Updated 17 March 2016

The practice is rated as good for the care of older people.

  • The practice offered proactive, personalised care to meet the needs of the older people in its population.

  • It was responsive to the needs of older people, and offered home visits and urgent appointments for those with enhanced needs.

  • One of the partners had a dedicated day each week to concentrate on services for those over the age of 75, which included performing annual health checks, which were delivered during a home visit for those who were housebound.

Working age people (including those recently retired and students)


Updated 17 March 2016

The practice is rated as outstanding for the care of working age people (including those recently retired and students).

  • The practice’s telephone consultation system allowed patients to consult with a doctor without having to take time off from work, and meant that any subsequent face to face consultation that was required would be booked with the most appropriate member of clinical staff, which avoided appointments needing to be re-booked.

  • The practice offered a range of appointments outside of normal working hours, including appointments on Saturday mornings with both GPs and nurses.

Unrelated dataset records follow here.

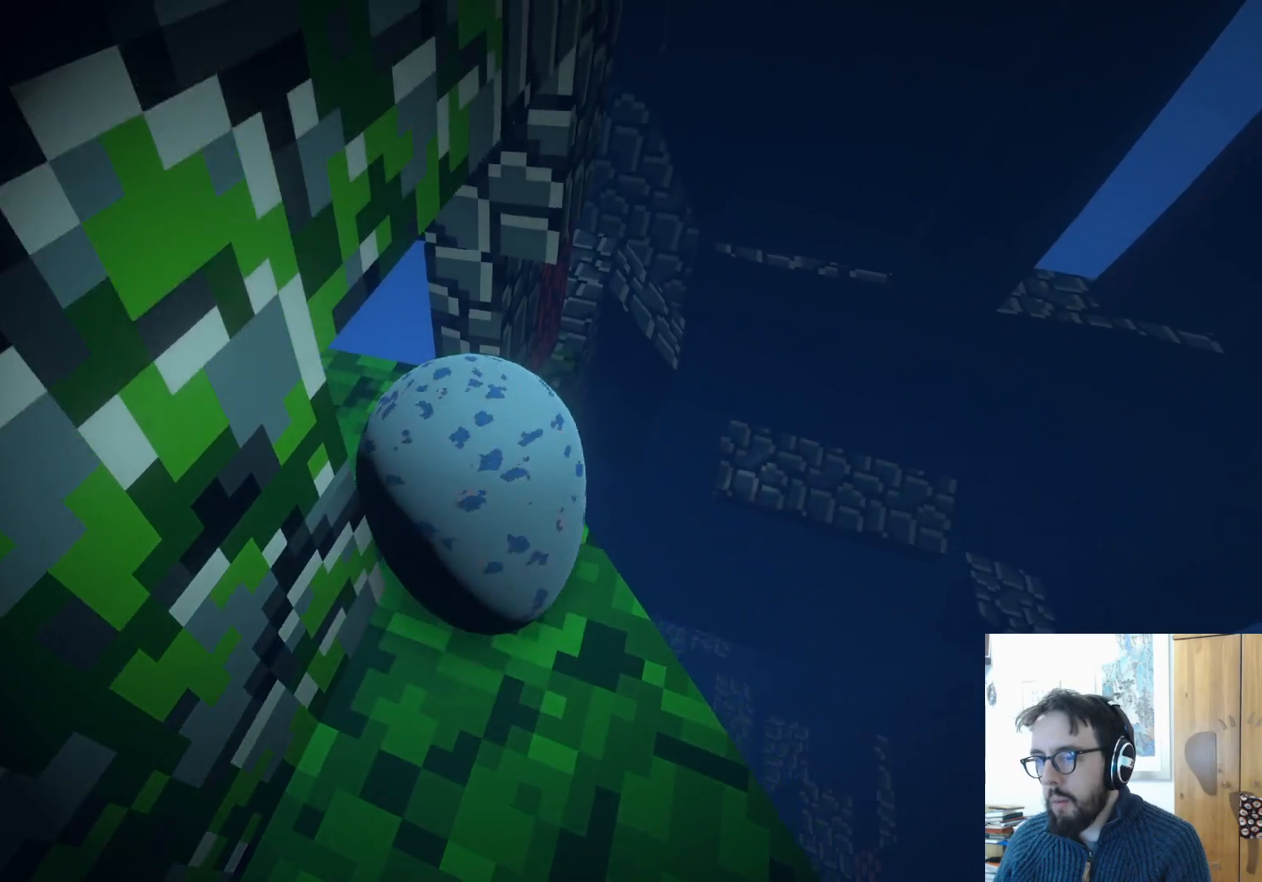
{"buttons": [], "left_stick": "center", "right_stick": "center", "events": [[100, "left_stick", "up"], [167, "left_stick", "up-right"], [233, "right_stick", "down-right"], [417, "left_stick", "center"], [500, "right_stick", "center"]]}
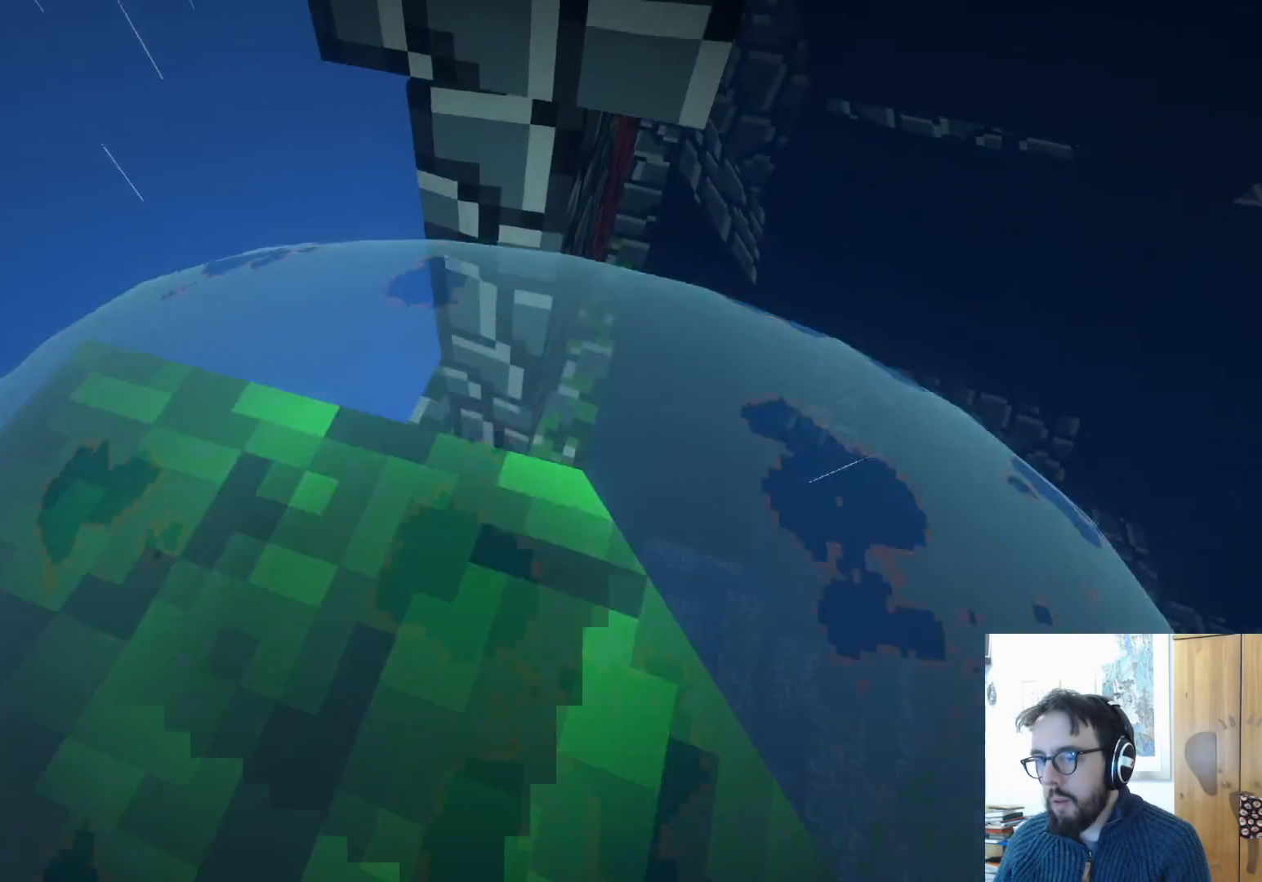
{"buttons": [], "left_stick": "up", "right_stick": "center", "events": [[217, "left_stick", "up"]]}
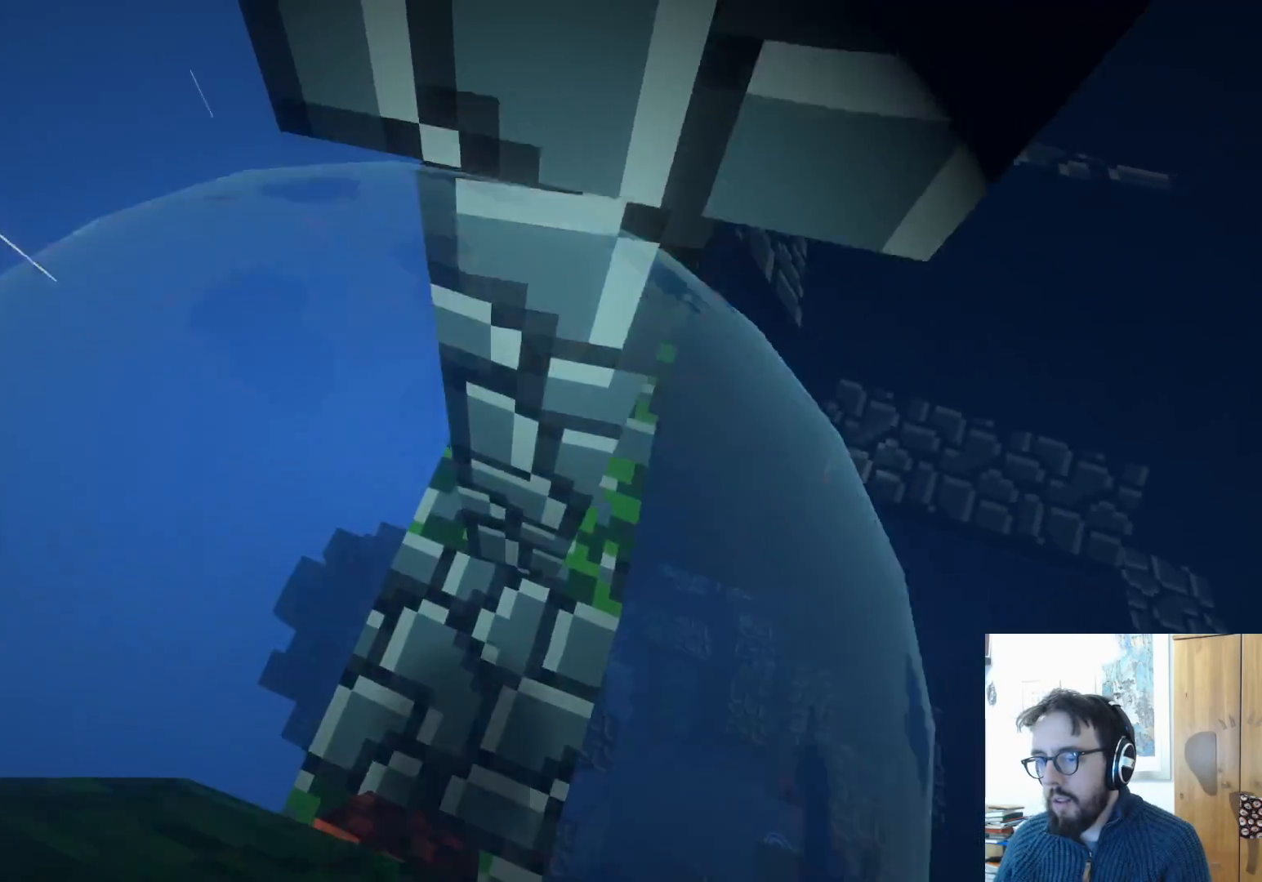
{"buttons": [], "left_stick": "right", "right_stick": "center", "events": [[67, "left_stick", "right"]]}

  • The practice offered a range of services that patients would often need to access via a hospital or clinic, for example, they provide HIV testing on the premises and testing for deep vein thrombosis (DVT).

People experiencing poor mental health (including people with dementia)


Updated 17 March 2016

The practice is rated as good for the care of people experiencing poor mental health (including people with dementia).

  • The practice regularly worked with multi-disciplinary teams in the case management of people experiencing poor mental health, including those with dementia.

  • It carried out advance care planning for patients with dementia.

  • The practice had told patients experiencing poor mental health about how to access various support groups and voluntary organisations.

  • It had a system in place to follow up patients who had attended accident and emergency where they may have been experiencing poor mental health.

  • Staff had a good understanding of how to support people with mental health needs and dementia.

  • 77% of people diagnosed with dementia had had their care reviewed in a face to face meeting in the last 12 months compared to a CCG and national average of 84%.

  • 91% of patients with schizophrenia, bipolar affective disorder and other psychoses had a comprehensive care plan documented in their notes, compared to a CCG average of 92% and national average of 88%.

People whose circumstances may make them vulnerable


Updated 17 March 2016

The practice is rated as good for the care of people whose circumstances may make them vulnerable.

  • The practice held a register of patients living in vulnerable circumstances including those with a learning disability and those at risk of abusing their prescribed medicines.

  • Annual health checks were carried out for people with learning disabilities, and these could take place in the patient’s home if requested.

  • It offered longer appointments for people with a learning disability.

  • The practice regularly worked with multi-disciplinary teams in the case management of vulnerable people.

  • It had told vulnerable patients about how to access various support groups and voluntary organisations.

  • Staff knew how to recognise signs of abuse in vulnerable adults and children. Staff were aware of their responsibilities regarding information sharing, documentation of safeguarding concerns and how to contact relevant agencies in normal working hours and out of hours.